Internationale Beziehungen auf politischer Ebene waren lange Zeit das Hoheitsgebiet von Regierungen. Dass Parlamentarier über Grenzen hinweg Kontakt mit Kollegen pflegen, ist in modernen Demokratien jedoch mittlerweile Alltag. Im Deutschen Bundestag sorgt die Unterabteilung "Internationale Beziehungen" dafür, dass das deutsche Parlament ein Ort internationaler Begegnungen ist und dass deutsche Abgeordnete sich mit ausländischen Kolleginnen und Kollegen austauschen können.
Vier Referate sind unter dem Dach der Unterabteilung vereint. So hat der Sprachendienst für jede noch so seltene Sprache einen Dolmetscher in der Datei, im Referat "Interparlamentarische Organisationen" wird wiederum die Arbeit der Abgeordneten in den zahlreichen internationalen parlamentarischen Versammlungen koordiniert: Diese gibt es beispielsweise bei der NATO, der OSZE, der Westeuropäischen Union und der Interparlamentarische Union (IPU). Zwei weitere Referate organisieren und betreuen internationale Austauschprogramme, die Reisen von Abgeordneten und Verwaltung im In- und Ausland sowie die Arbeit der Parlamentariergruppen.
"Wir möchten informierte Abgeordnete", unterstreicht Prosper Schücking, der seit Juli die Unterabteilung leitet, die Bedeutung internationaler Begegnungen. Der Jurist hat den Blick über den nationalen Tellerrand schon als Kind geübt, als er mit seinen Eltern vom westfälischen Warendorf erst nach Hamburg und dann nach Texas zog. Vor dem Abitur kam er zurück nach Deutschland und begeisterte sich seitdem für Internationales. Glücklich war Schücking daher, als er 2005 die Leitung der Austauschprogramme übertragen bekam.
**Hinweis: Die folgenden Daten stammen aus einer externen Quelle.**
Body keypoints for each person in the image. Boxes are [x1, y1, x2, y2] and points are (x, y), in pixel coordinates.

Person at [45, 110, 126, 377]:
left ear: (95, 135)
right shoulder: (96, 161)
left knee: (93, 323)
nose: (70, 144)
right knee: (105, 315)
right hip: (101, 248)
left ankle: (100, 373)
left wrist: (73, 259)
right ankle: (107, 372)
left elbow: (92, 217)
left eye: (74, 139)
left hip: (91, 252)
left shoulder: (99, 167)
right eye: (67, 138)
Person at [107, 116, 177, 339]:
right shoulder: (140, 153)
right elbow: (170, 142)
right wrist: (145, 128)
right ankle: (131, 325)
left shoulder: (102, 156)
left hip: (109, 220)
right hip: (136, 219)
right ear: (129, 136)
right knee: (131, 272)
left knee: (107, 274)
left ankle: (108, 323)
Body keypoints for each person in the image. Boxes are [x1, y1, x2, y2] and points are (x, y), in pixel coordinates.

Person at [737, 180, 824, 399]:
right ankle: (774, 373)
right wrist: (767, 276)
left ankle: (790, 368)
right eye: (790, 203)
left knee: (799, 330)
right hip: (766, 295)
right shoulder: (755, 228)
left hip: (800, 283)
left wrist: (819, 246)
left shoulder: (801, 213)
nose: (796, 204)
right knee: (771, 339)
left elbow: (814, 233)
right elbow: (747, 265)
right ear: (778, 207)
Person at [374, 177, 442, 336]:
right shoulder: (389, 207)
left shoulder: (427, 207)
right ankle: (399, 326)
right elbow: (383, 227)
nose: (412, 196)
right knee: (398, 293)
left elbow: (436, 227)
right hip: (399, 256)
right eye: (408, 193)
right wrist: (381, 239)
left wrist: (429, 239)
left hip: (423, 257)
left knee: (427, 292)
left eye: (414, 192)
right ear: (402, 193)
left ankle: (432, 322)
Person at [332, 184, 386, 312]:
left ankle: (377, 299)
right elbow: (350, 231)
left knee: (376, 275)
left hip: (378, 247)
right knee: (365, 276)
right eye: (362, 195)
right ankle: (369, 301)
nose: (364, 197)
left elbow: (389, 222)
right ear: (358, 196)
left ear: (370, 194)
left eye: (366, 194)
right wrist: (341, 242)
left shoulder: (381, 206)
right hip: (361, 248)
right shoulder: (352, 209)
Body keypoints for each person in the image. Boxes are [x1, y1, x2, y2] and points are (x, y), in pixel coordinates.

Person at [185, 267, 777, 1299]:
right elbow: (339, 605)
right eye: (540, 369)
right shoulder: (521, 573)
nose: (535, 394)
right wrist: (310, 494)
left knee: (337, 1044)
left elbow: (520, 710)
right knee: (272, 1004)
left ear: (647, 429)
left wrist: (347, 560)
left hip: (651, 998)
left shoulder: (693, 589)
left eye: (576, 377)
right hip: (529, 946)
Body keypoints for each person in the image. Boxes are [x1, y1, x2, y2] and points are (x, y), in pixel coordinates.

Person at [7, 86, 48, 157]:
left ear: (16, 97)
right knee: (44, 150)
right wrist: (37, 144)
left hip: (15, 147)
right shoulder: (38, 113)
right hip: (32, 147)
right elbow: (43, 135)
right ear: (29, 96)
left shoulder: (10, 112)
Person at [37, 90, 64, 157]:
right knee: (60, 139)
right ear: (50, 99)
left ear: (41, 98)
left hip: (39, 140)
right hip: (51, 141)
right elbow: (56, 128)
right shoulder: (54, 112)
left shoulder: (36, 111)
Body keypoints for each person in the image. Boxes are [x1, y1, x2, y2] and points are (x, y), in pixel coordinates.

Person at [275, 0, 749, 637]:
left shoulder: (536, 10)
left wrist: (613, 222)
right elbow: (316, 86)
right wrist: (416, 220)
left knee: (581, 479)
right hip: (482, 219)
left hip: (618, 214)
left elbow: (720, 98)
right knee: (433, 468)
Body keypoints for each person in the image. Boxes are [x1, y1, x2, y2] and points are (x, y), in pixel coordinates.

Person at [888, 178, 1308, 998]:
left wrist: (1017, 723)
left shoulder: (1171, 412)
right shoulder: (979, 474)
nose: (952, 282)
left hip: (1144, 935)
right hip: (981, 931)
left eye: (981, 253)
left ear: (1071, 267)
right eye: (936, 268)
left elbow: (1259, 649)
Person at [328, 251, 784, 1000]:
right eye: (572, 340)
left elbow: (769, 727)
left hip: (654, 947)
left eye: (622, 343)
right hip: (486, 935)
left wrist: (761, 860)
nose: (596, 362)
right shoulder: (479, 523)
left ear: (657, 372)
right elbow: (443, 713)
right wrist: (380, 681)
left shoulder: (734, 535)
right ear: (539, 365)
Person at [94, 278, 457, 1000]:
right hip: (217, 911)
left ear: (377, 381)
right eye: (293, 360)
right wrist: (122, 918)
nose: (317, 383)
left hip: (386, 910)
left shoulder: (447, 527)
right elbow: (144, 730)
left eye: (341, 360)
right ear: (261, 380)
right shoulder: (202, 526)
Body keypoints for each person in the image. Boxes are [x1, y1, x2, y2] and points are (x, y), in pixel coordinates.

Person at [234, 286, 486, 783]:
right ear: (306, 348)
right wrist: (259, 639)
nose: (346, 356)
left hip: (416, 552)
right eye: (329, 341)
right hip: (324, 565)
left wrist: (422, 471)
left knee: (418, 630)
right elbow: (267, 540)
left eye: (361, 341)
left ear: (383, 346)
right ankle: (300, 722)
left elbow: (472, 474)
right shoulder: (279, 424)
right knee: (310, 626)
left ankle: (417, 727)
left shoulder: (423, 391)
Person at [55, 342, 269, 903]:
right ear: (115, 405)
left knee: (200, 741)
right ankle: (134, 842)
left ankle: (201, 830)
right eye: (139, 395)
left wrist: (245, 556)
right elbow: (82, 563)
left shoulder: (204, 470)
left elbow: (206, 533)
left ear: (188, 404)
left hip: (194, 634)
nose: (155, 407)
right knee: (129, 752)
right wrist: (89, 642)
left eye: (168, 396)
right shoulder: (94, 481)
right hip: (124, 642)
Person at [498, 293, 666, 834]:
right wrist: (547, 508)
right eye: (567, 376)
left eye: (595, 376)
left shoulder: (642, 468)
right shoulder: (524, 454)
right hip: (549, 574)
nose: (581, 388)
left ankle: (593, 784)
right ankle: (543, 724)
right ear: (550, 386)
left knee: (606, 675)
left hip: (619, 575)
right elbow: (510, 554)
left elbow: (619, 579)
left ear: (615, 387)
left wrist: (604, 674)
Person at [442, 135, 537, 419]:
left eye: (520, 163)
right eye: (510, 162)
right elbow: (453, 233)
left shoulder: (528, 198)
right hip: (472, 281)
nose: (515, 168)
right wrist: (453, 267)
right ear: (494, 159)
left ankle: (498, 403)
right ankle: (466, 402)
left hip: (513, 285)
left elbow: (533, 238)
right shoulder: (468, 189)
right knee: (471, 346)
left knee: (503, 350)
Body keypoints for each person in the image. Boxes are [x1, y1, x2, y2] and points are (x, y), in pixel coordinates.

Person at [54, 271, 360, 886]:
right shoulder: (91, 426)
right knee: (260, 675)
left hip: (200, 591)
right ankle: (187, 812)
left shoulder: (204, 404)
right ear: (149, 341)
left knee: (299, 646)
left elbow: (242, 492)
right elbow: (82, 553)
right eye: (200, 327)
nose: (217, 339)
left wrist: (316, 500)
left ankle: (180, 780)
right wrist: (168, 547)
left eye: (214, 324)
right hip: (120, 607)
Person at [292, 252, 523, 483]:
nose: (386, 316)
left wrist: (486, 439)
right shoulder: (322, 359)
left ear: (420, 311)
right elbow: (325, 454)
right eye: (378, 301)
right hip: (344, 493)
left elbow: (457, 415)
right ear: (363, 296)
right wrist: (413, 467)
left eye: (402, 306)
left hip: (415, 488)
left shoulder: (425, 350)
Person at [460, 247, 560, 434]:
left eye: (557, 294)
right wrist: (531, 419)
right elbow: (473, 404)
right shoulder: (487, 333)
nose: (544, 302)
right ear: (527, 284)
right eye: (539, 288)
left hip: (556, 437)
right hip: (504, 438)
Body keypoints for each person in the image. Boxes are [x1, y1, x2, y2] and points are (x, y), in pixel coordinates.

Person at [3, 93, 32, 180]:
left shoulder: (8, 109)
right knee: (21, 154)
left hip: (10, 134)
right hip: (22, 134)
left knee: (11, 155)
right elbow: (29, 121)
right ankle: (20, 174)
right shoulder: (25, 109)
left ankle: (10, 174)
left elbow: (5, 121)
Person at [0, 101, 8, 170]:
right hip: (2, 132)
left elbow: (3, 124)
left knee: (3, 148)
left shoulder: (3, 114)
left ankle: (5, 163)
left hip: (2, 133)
Fortan betreute er die Programme für Schüler, junge Berufstätige, Hochschulabsolventen und Parlamentsmitarbeiter, die entweder mit Unterstützung des Bundestags eine Zeit im Ausland verbringen oder aus dem Ausland nach Deutschland kommen.
Besonders ans Herz gewachsen ist Schücking das Internationale Parlamentsstipendium: Jedes Jahr haben 115 junge Hochschulabsolventen aus 25 Ländern die Gelegenheit, die deutsche Demokratie quasi von innen kennen zu lernen. Fünf Monate tauchen sie in den Parlamentsalltag ein, nehmen an Sitzungen teil und erleben mit "ihrem" Abgeordneten, wie Demokratie in Deutschland funktioniert. "Beide Seiten lernen viel voneinander", sagt Prosper Schücking. Wenn Stipendiaten aus den jungen Demokratien Osteuropas von ihren Erfahrungen, Wünschen und Hoffnungen erzählen, sei das auch für die deutschen Abgeordneten ein wertvoller Einblick in diese Länder. "Das kann keine Lektüre bieten", sagt er. Es beeindrucke ihn immer wieder, mit welcher Offenheit und Wissbegierde gerade Parlamentarier und Parlamentsmitarbeiter aus jungen Demokratien Osteuropas, Afrikas, Südamerikas und Asiens nach Berlin kommen. Dort habe die parlamentarische Demokratie Deutschlands eine Vorbildfunktion, sagt der Jurist: Deutschland, so Schücking, sei mit seinen Erfahrungen nach dem Zweiten Weltkrieg und der deutsch-deutschen Vereinigung für viele ein Beispiel. Insbesondere die Geschäftsordnung des Bundestags, das Petitionsrecht und der Umgang mit der Opposition sowie der Zivilgesellschaft seien dabei Bereiche, aus denen die Gäste Anregungen für ihren eigenen Parlamentarismus ziehen.
Auf der anderen Seite reisen deutsche Abgeordnete regelmäßig ins Ausland. 53 Parlamentariergruppen pflegen binationale Kontakte zu ihren Kollegen. Die älteste ist die deutsch-französische Gruppe, sie existiert seit 1957. Dass diese Beziehungen auch durch gegenseitige Besuche gepflegt werden, sei kein Luxus, sondern Notwendigkeit, sagt Prosper Schücking. Wer beispielsweise über die Verlängerungen des Afghanistan-Mandats entscheiden muss, sollte über die Lage in dem Land informiert sein. Und er sollte Menschen in dem Land treffen. "Der unmittelbare Eindruck und der persönliche Kontakt", sagt Schücking, "ist einfach immens wichtig."